Working data:
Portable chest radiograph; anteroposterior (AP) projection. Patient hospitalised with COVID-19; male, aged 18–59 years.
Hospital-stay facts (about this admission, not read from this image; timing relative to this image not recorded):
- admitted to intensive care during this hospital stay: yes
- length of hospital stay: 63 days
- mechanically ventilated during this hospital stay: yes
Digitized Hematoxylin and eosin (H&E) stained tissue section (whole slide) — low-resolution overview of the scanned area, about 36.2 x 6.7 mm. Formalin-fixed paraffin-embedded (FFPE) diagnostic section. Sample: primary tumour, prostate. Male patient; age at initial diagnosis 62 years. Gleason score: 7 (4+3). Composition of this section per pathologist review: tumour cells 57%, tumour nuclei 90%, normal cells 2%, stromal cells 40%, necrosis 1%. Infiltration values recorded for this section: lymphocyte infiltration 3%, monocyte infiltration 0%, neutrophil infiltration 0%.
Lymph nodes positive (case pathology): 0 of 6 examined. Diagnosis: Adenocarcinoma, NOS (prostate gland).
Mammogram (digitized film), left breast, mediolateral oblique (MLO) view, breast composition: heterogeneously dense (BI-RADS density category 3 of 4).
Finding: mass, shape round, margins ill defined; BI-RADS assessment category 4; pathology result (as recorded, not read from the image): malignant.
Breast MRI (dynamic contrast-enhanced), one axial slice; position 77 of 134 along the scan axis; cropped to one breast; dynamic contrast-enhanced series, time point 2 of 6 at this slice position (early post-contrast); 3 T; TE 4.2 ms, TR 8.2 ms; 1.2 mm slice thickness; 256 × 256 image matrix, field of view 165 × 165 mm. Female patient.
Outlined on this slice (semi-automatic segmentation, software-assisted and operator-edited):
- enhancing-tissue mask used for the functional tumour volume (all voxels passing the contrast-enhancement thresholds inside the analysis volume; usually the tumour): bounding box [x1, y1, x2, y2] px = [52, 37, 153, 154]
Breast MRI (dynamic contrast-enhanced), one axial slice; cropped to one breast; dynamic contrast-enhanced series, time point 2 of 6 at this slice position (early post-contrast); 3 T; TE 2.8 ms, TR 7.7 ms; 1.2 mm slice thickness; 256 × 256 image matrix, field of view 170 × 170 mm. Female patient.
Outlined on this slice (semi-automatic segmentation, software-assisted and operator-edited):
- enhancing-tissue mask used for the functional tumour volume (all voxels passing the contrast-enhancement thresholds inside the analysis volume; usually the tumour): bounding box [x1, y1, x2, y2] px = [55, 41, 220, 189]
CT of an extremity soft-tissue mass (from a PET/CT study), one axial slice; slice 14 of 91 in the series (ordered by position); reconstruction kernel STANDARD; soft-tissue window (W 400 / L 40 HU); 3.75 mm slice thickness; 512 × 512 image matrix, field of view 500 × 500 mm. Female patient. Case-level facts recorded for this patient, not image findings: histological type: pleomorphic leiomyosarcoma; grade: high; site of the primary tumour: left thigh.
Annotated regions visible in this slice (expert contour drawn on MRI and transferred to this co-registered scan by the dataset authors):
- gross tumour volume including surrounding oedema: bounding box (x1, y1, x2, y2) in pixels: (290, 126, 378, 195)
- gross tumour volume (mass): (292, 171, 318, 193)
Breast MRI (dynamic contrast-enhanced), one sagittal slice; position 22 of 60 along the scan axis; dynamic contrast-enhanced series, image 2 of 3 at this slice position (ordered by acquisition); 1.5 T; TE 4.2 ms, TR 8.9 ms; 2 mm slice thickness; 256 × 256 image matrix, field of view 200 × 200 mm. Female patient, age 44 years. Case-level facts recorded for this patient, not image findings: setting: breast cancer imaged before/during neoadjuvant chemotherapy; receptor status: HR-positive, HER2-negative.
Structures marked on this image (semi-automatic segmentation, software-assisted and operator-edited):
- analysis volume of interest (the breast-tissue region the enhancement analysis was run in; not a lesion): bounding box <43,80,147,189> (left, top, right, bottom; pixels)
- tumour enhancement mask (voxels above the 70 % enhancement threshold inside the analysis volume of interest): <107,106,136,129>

Directions: Check each line of the entries for the word "about". State how many lines hold it, and write nothing else.

Answer: 2